Khan's party scooped up 16.86 million votes in a better-than-expected performance, trouncing the party of jailed former premier Nawaz Sharif, which finished second with 12.89 million votes.
But the 116 seats won by Khan's lawmakers were not enough to give him a majority in the 272-seat National Assembly without coalition partners, and he has ruled out both of the other two major parties, calling them corrupt.
Officials from Khan’s Pakistan Tehreek-e-Insaf (PTI), or Pakistan Movement for Justice party, said they were in talks with independent candidates and at least one other political party to form a coalition government.

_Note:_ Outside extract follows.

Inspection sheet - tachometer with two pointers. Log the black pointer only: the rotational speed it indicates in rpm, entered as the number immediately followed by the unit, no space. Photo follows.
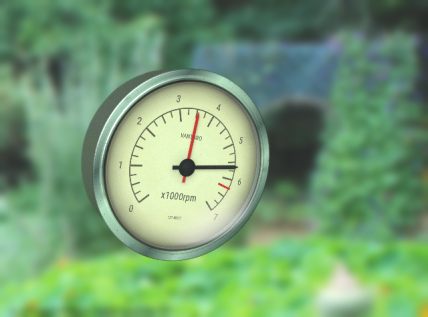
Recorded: 5625rpm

"We are pretty much there in the National Assembly... talks are going on with MQM as well," Faisal Javed Khan, a senior PTI spokesman, told Reuters.
The Muttahida Qaumi Movement (MQM), has dominated politics in the port megacity of Karachi for decades, and won six seats in the general election after the party split with its longtime leader, Altaf Hussain.
He added that Khan was expected to take the oath as prime minister around August 14, which is Pakistan's independence day.
In a news conference, Naeem Ul Haq, a spokesman for PTI, told reporters that the party would form a government in Pakistan's most populous province of Punjab as well and there would "good news" by Sunday.